The Shin Bet, Israel’s internal security agency, revealed last week that it had broken up a Hamas terror cell, described as differing from past Hamas plots in “both scope and potential risk,” which “cynically” exploited Gazans who were allowed to leave to seek medical treatment in Israel.
At the center of the cell was 25-year-old Awis Rajoub, from the town of Dura which is near Hebron, who was recruited by a handler in Gaza. Rajoub was arrested on September 23, after he had begun carrying out the plans he had been assigned and had enlisted family members to assist in buying supplies to carry out the attacks.
The goal of the terror plot, according to the Shin Bet, was to “bring about a security escalation in both the Gaza Strip” and the West Bank.
Rajoub had been recruited in Gaza by a member of Hamas’s so-called military wing based in Gaza and instructed to retrieve a cellphone that had been located in a medical warehouse. He was later ordered to meet with a Hamas representative from Bethlehem, who would give him both a password and further instructions on the use of the phone. Rajoub was informed that in a few days a woman would arrive from the Gaza Strip, who was in Israel for medical treatment, with further instructions.
He met the woman, identified as Naama Mikdad, a mother of nine children, who was accompanying her sister into Israel for cancer treatments. The woman gave Rajoub a pair of pants with further instructions written on a piece of cloth that had been sewn into the fabric.
Rajoub’s handlers, according to the Shin Bet, gave him “instructions on how to prepare IEDs from video clips” and arranged “video calls with the infrastructure’s explosives expert.”

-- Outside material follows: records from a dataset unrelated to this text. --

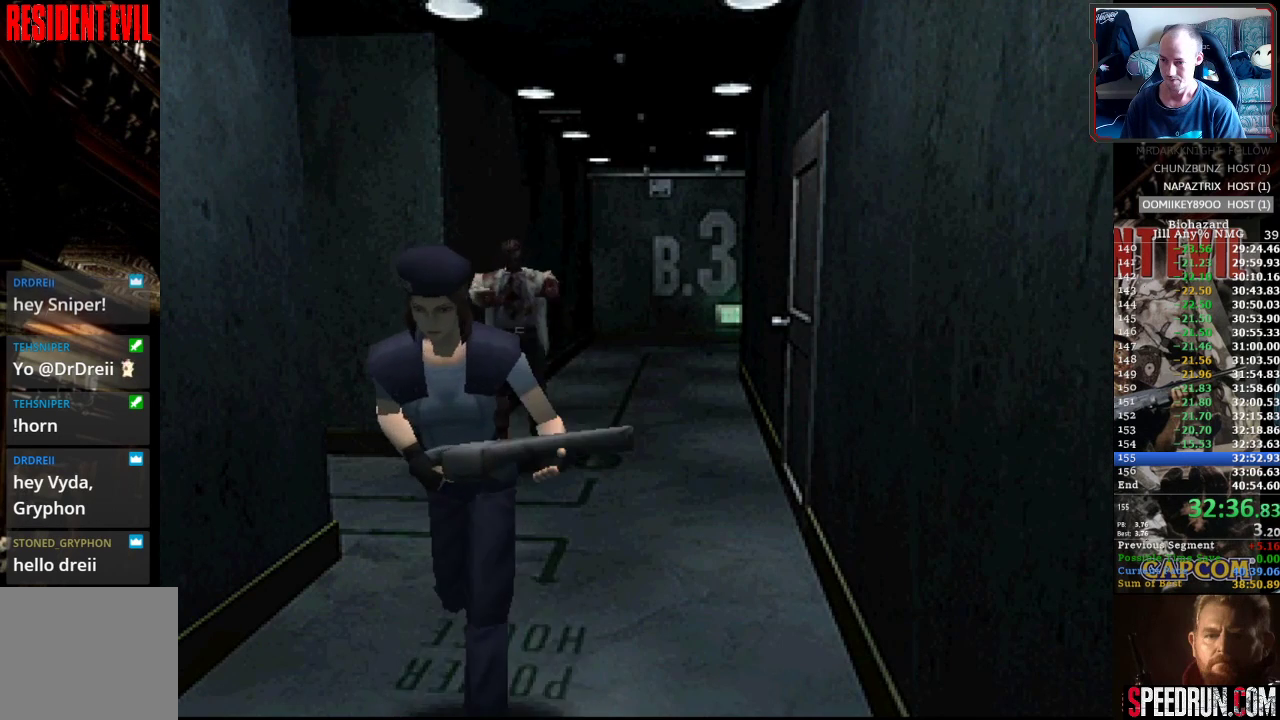
{"buttons": ["SQUARE", "DPAD_UP"], "events": [[217, "CROSS", "down"], [333, "CROSS", "up"], [400, "CROSS", "down"], [483, "CROSS", "up"]]}
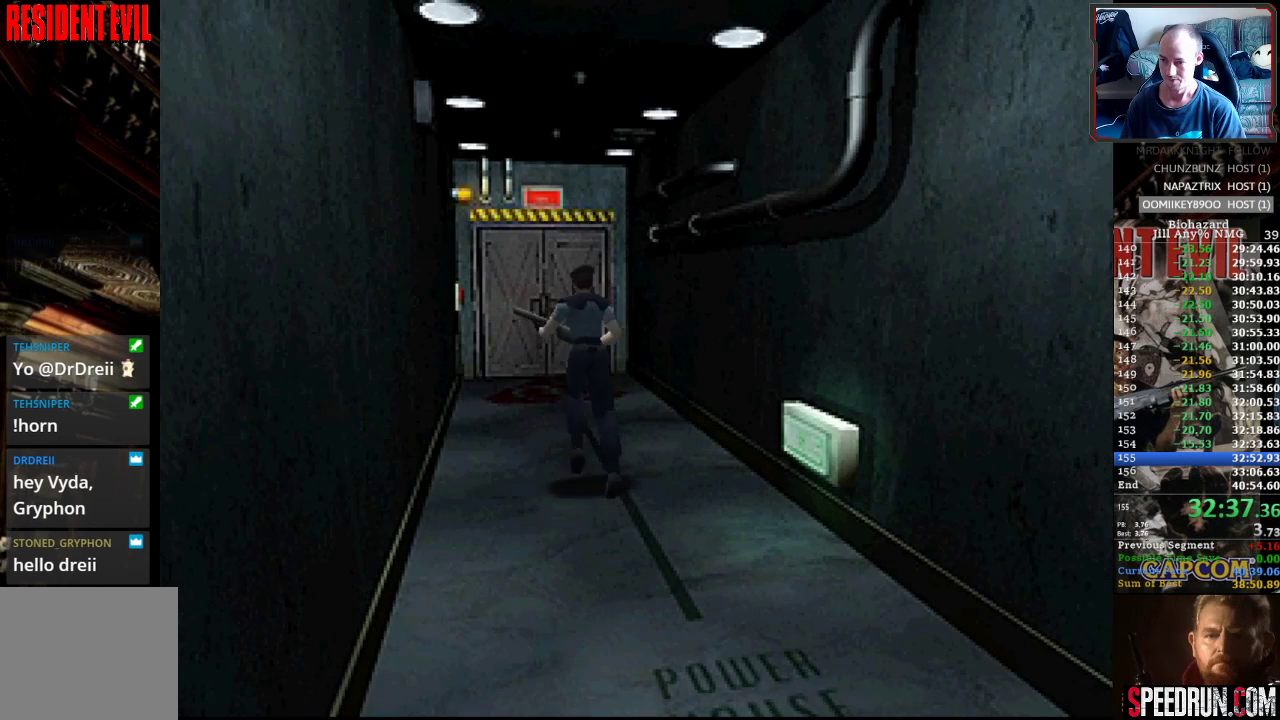
{"buttons": ["SQUARE", "DPAD_UP"], "events": [[67, "CROSS", "down"], [117, "DPAD_RIGHT", "down"], [150, "CROSS", "up"], [183, "DPAD_RIGHT", "up"], [233, "CROSS", "down"], [317, "CROSS", "up"], [400, "CROSS", "down"], [483, "CROSS", "up"]]}
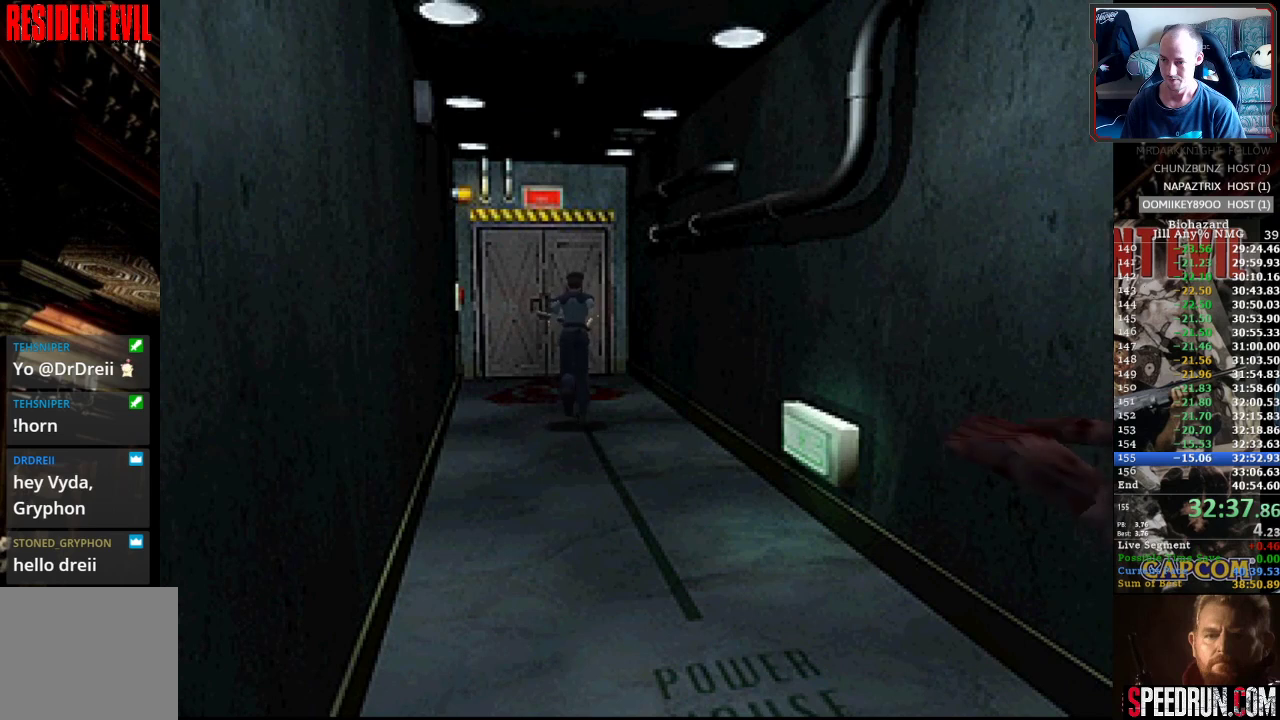
{"buttons": ["SQUARE", "DPAD_UP"], "events": [[67, "CROSS", "down"], [133, "CROSS", "up"], [217, "CROSS", "down"], [300, "CROSS", "up"], [367, "CROSS", "down"], [450, "CROSS", "up"]]}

The suspect appreciated that the Hamas leadership, who had recruited him, wanted him to carry out attacks “as soon as possible” in the West Bank, and to prepare an attack against a “significant” target inside the Green Line, such as “large building, mall, restaurant, hotel, train or bus.”
Two accomplices, Yazan and Sayyaf Asafra, were recruited by Rajoub to scout out possible targets, and prepare the explosives for the IED. Rajoub, following instructions from his handlers, worked on devising a triggering mechanism. Rajoub was under orders to complete the manufacture of the explosive device by the end of September in anticipation of an attack in early October. His arrest forestalled the plans.
The sisters also brought a suitcase with a secret message for Fouad Dar Khalil, recruiting him to plan terror attacks inside Israel and to recruit others to assist him.
Despite repeated attempts by Hamas to recruit and train terrorists in the use of explosive devices, such sophisticated explosives “have yet to be used” in the West Bank.